* [RECORDS SHOWN]:
# # # # #

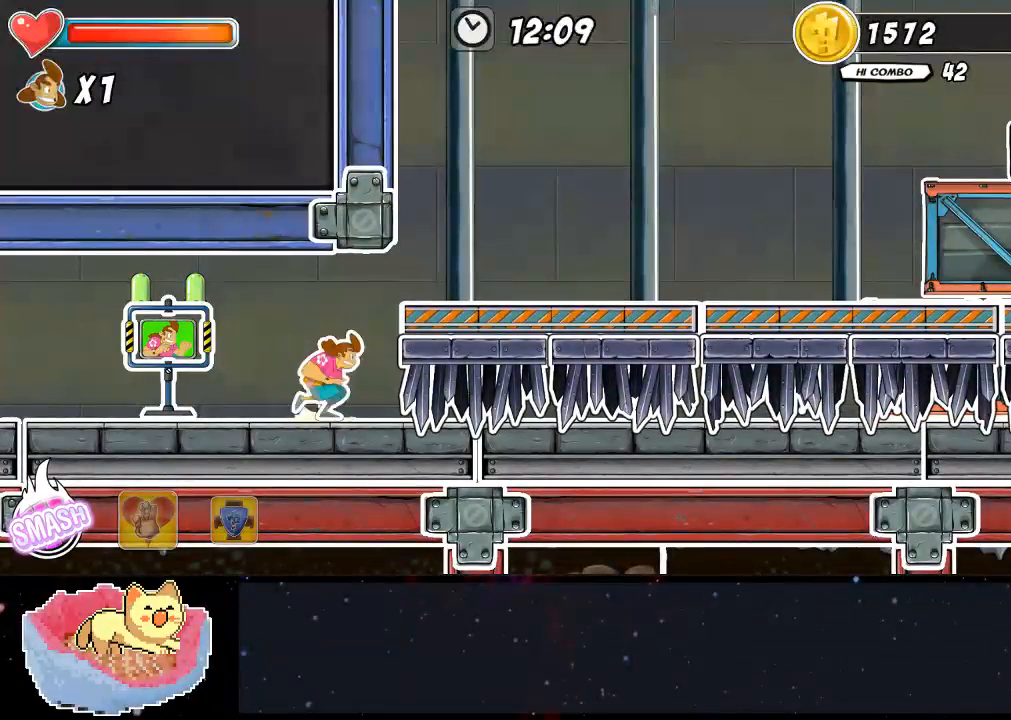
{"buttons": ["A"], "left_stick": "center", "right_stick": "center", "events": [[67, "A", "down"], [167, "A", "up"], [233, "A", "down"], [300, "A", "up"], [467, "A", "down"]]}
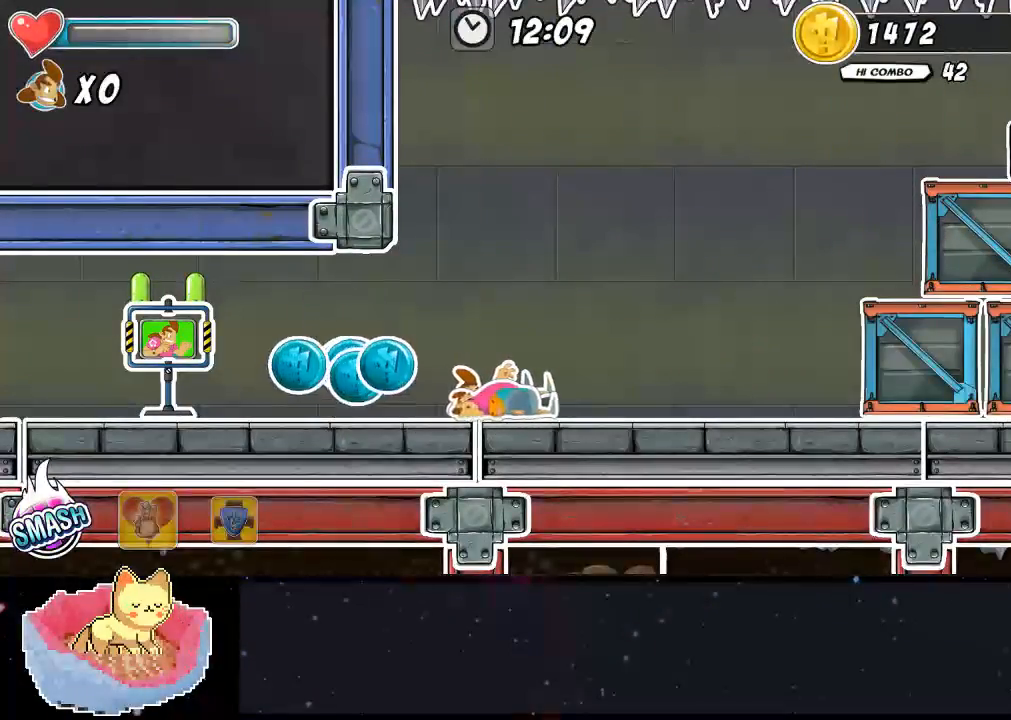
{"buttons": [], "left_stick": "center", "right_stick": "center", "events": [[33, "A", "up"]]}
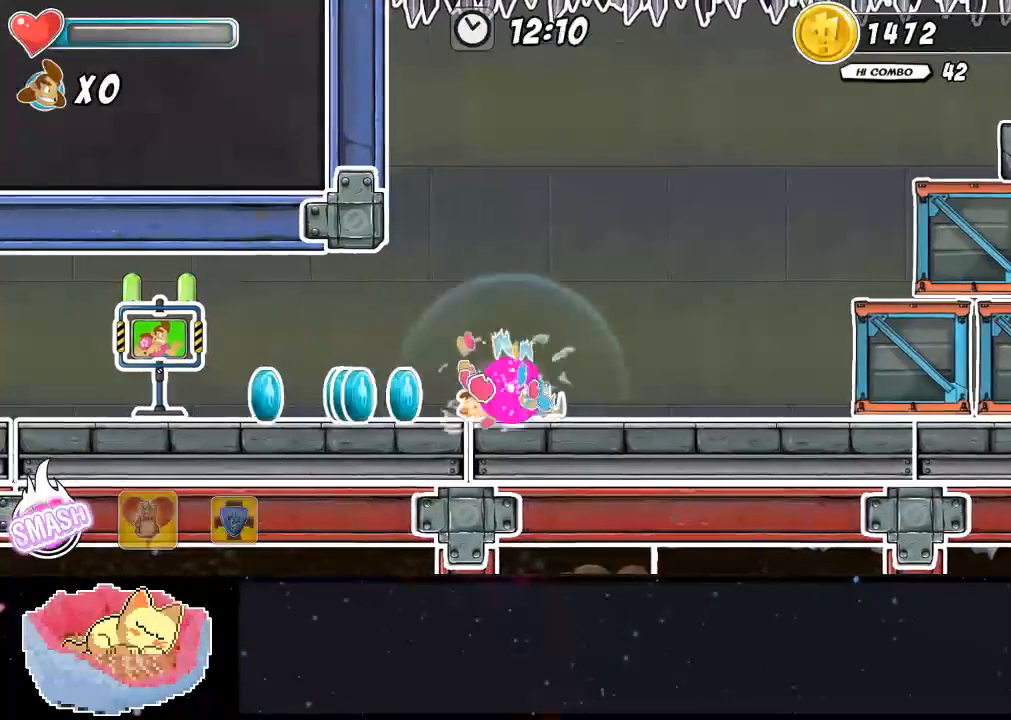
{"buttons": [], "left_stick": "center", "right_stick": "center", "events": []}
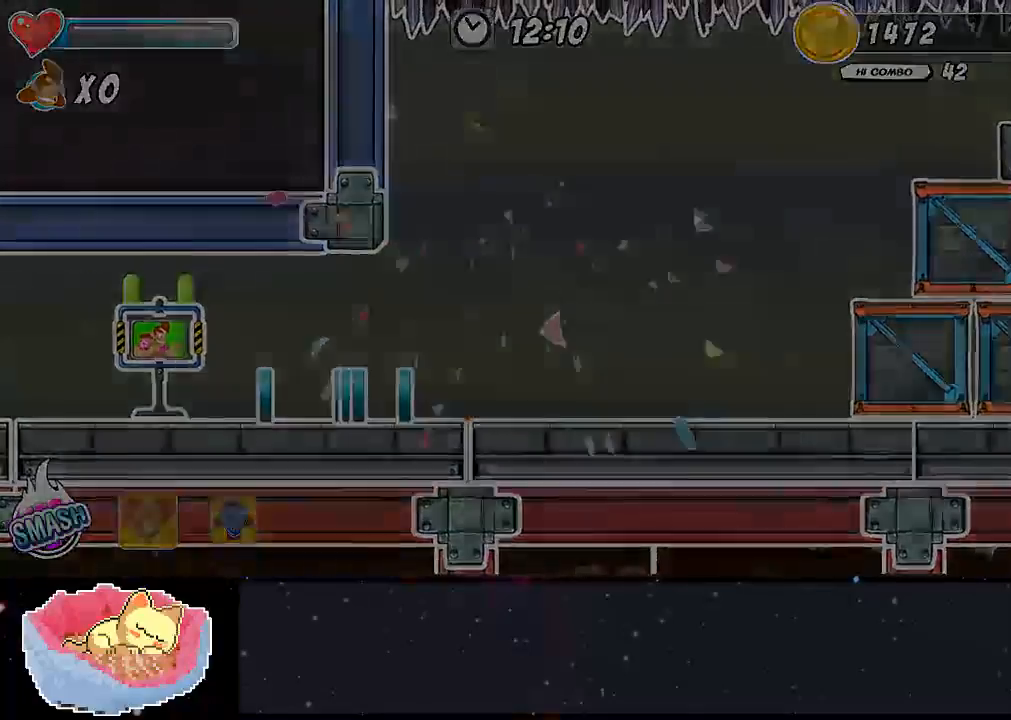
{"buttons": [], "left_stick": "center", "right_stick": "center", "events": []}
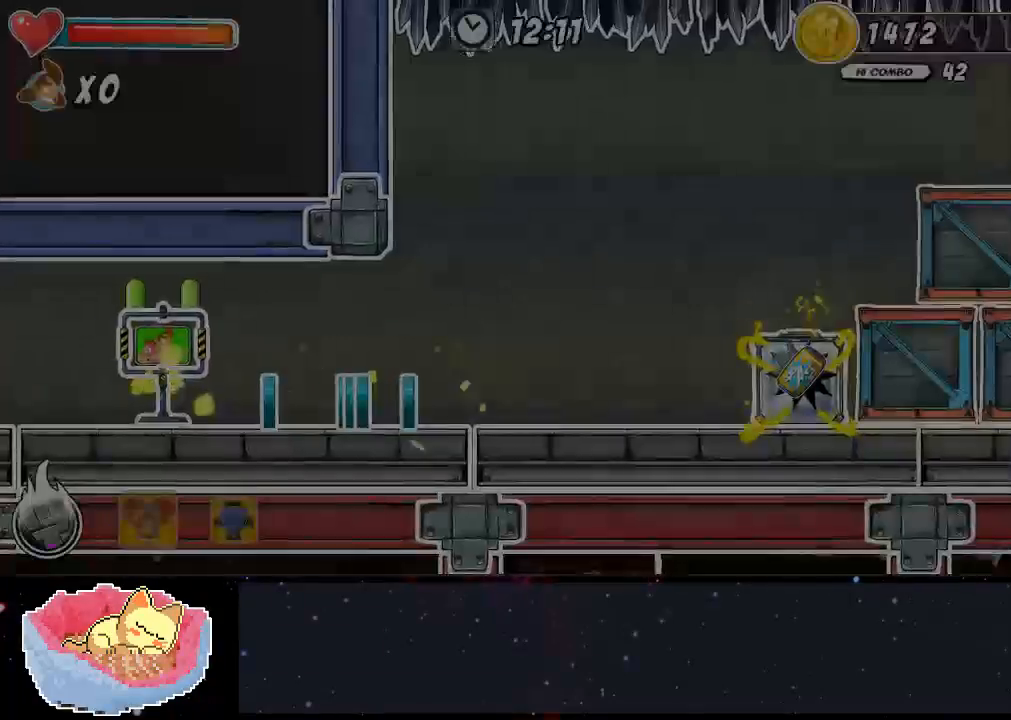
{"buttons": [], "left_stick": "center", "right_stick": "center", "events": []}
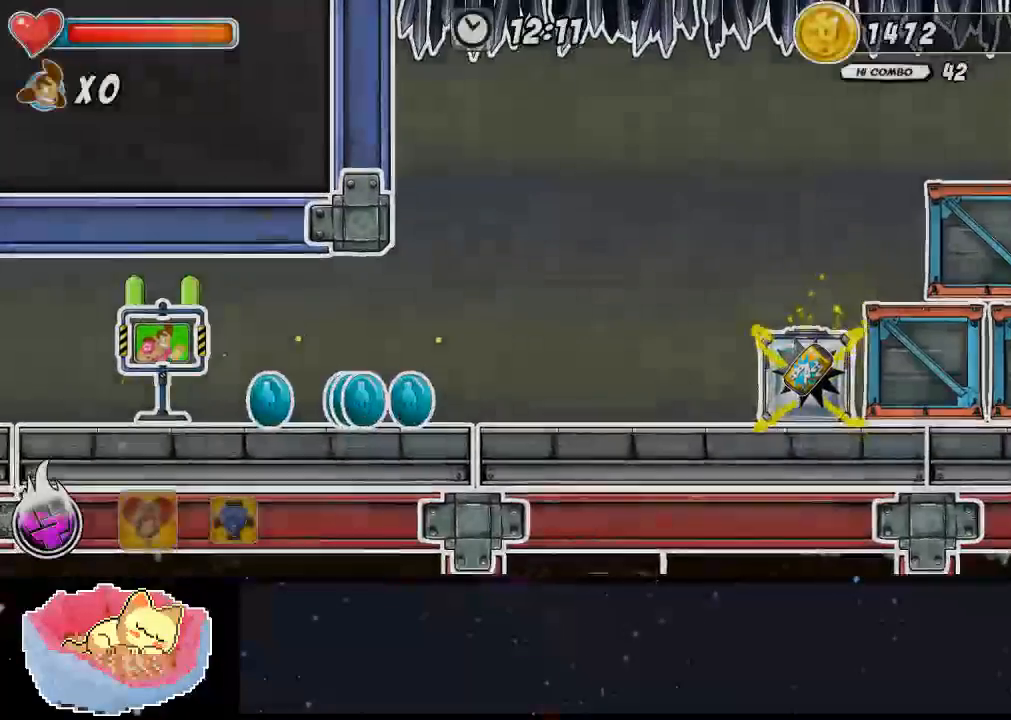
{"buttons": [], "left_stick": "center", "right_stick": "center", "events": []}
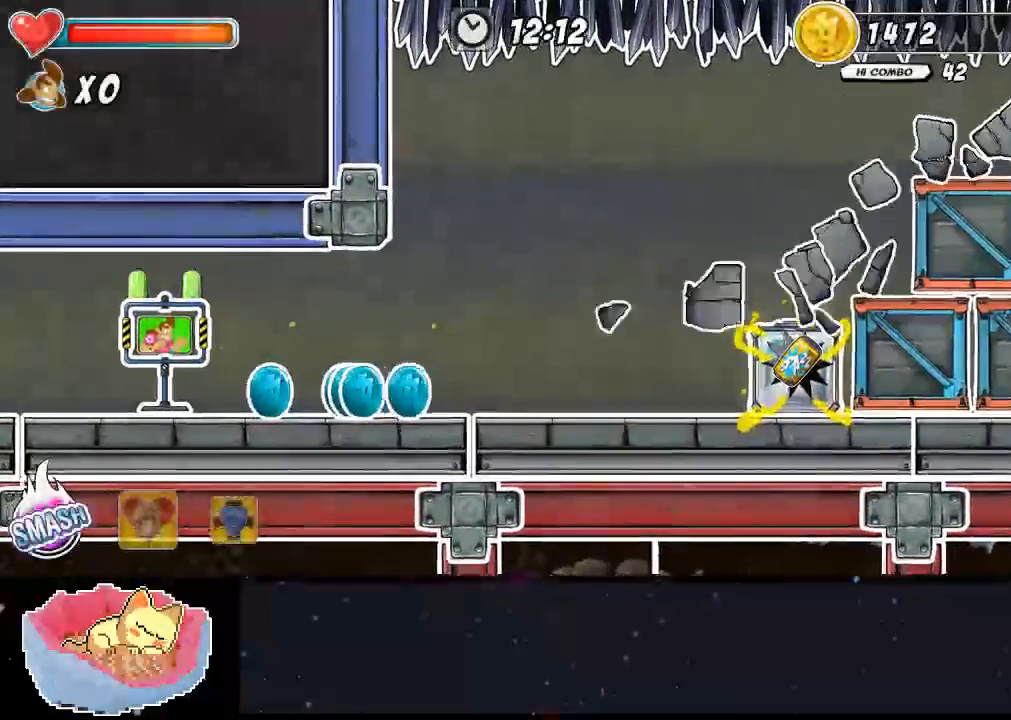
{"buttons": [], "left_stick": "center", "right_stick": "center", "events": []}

# # # # #

* [HOW TO COMPLETE THIS TASK]:
Please write out the whole listing exactly, but not the pictures in it.

* [EXPECTED OUTPUT]:
{"buttons": ["A"], "left_stick": "center", "right_stick": "center", "events": [[67, "A", "down"], [167, "A", "up"], [233, "A", "down"], [300, "A", "up"], [467, "A", "down"]]}
{"buttons": [], "left_stick": "center", "right_stick": "center", "events": [[33, "A", "up"]]}
{"buttons": [], "left_stick": "center", "right_stick": "center", "events": []}
{"buttons": [], "left_stick": "center", "right_stick": "center", "events": []}
{"buttons": [], "left_stick": "center", "right_stick": "center", "events": []}
{"buttons": [], "left_stick": "center", "right_stick": "center", "events": []}
{"buttons": [], "left_stick": "center", "right_stick": "center", "events": []}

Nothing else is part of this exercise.